O2 Telefónica darf E-Plus unter Auflagen übernehmen

Es ist so weit: Die Übernahme des Mobilfunkanbieters E-Plus durch den spanischen Konzern O2 Telefónica ist praktisch beschlossene Sache. Ende Juli 2013 hatte O2 angekündigt, mit E-Plus fusionieren zu wollen. Nun hat die zuständige EU-Kommission den Zusammenschluss gebilligt. Damit vereinen sich in O2 Telefónica und E-Plus der dritt- und der viertstärkste Wettbewerber im deutschen Mobilfunkgeschäft – das neu geformte Unternehmen wird dabei an Telekom und Vodafone vorbeiziehen und den Platz als Markführer einnehmen. Allerdings ist die Firmenfusion an gewisse Bedingungen geknüpft.

02 telefonica eplusO2 Telefónica übernimmt E-Plus – Netzfrequenzen werden neu verteilt

Um eine Monopolbildung auf dem Markt zu verhindern, wurde für O2 Telefónica unter anderem die Auflage formuliert, einen Teil seiner bestehenden Frequenzen an Konkurrenten abzutreten. Hierdurch sollen vor allem kleinere Mobilfunkunternehmen die Chance erhalten, sich im deutschen Wettbewerb behaupten zu können. Eine konkrete Transaktion wurde bereits vereinbart: Der Anbieter Drillisch, der bisher kein eigenes Funknetz betreibt, wird 20 Prozent des bisherigen Frequenzportfolios von O2 Telefónica erwerben. Die Auflage für die Fusion verlangt einen Verkauf von insgesamt 30 Prozent der O2-Frequenzen – die Vergabe von weiteren zehn Prozent, ebenfalls an Drillisch, ist bereits in Planung.

Keine konkreten Angaben zu Personalfolgen oder Produkten

O2 Telefónica verspricht sich durch die E-Plus-Übernahme eine Reihe von Vorteilen durch Synergieeffekte.
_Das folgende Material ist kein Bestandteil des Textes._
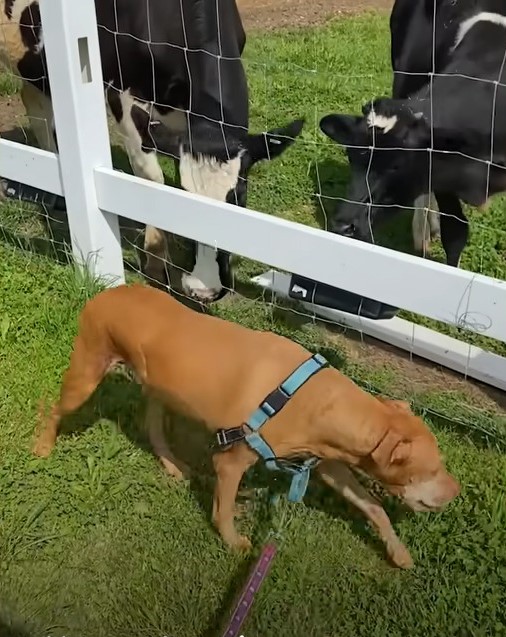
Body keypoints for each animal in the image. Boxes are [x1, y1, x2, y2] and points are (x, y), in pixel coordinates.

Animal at [0, 0, 304, 300]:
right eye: (185, 197)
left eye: (239, 197)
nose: (203, 290)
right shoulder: (123, 95)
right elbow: (151, 179)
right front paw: (156, 260)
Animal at [33, 284, 460, 568]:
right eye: (432, 469)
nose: (456, 491)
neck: (308, 396)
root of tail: (110, 289)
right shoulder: (231, 461)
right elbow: (222, 510)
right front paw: (234, 542)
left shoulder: (328, 463)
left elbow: (374, 508)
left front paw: (397, 551)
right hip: (86, 371)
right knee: (52, 407)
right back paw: (43, 446)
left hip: (159, 388)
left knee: (152, 426)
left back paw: (171, 464)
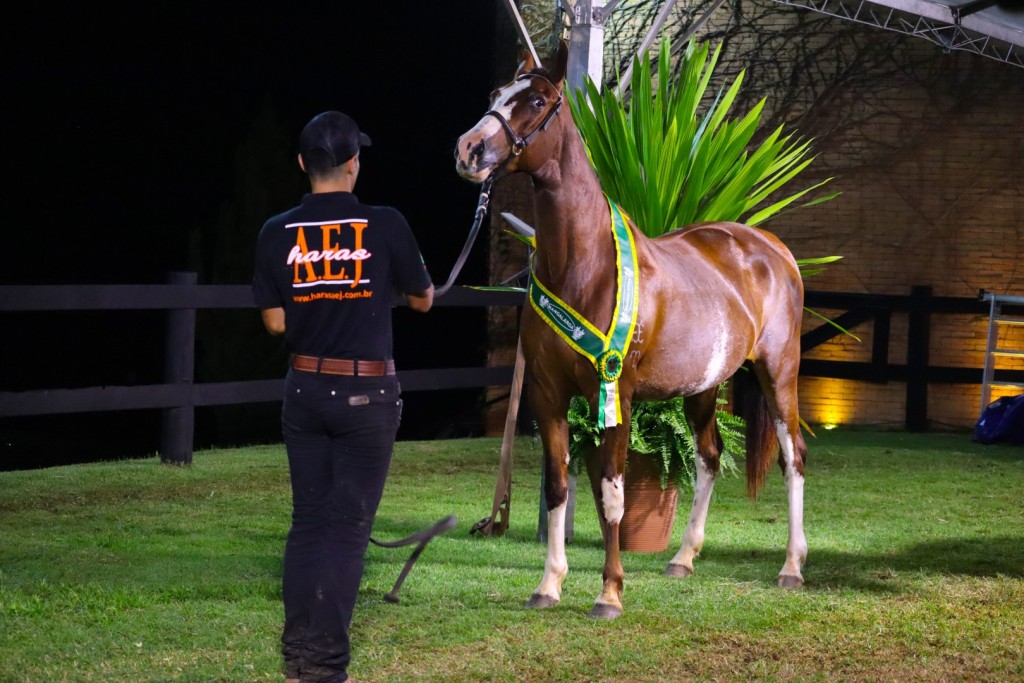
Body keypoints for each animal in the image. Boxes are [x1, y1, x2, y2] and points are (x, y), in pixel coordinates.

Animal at [454, 40, 808, 619]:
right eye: (495, 94)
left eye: (535, 101)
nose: (469, 149)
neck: (585, 265)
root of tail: (771, 248)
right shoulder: (546, 396)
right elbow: (559, 487)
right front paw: (549, 585)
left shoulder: (613, 394)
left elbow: (614, 494)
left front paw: (610, 593)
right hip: (703, 387)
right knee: (710, 458)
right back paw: (683, 558)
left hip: (779, 374)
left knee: (793, 457)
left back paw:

Dabei wird eine Vereinheitlichung der Personal- wie auch der Produktstrukturen angestrebt. Nähere Angaben zu den konkreten Veränderungen möchte O2 Telefónica allerdings noch nicht machen, bevor der Unternehmenszusammenschluss auch tatsächlich realisiert ist.

Es lässt sich wohl spekulieren, dass gerade im Kundenservicebereich Stellen abgebaut werden sollen, und dass einige E-Plus-Shops geschlossen werden, ist ebenso wahrscheinlich. Hinsichtlich des Produktportfolios ist zwar sicher, dass O2 Telefónica auch weiterhin eine Mehrmarkenstrategie (Hauptmarke O2 sowie Discountmarken wie Fonic, Lidl Mobile, Tchibo Mobil) verfolgen wird – welche der diversen Billigmarken von Telefónica wie auch E-Plus allerdings weiter bestehen bleiben und welche möglicherweise abgeschafft werden, ist zurzeit noch nicht absehbar.

Was ändert sich für Kunden von O2 Telefónica und E-Plus?

Verbraucher müssen sich zunächst keine Sorgen machen: Alle bestehenden Verträge mit O2 Telefónica und E-Plus, auch bei deren Discount-Marken, bleiben in ihrer jetzigen Form erhalten, während der vereinte Konzern sich neu aufstellt. Prinzipiell bleibt es dem Unternehmen überlassen, bei Vertragsverlängerungen neue Konditionen anzusetzen. Dies räumt allerdings dem Vertragsnehmer ein Widerspruchs- und Sonderkündigungsrecht ein. Da man davon ausgehen kann, dass O2 Telefónica seinen großen Kundenbestand auch weiterhin erhalten möchte, sind wohl keine einschneidenden Änderungen in den Vertragsbedingungen zu erwarten.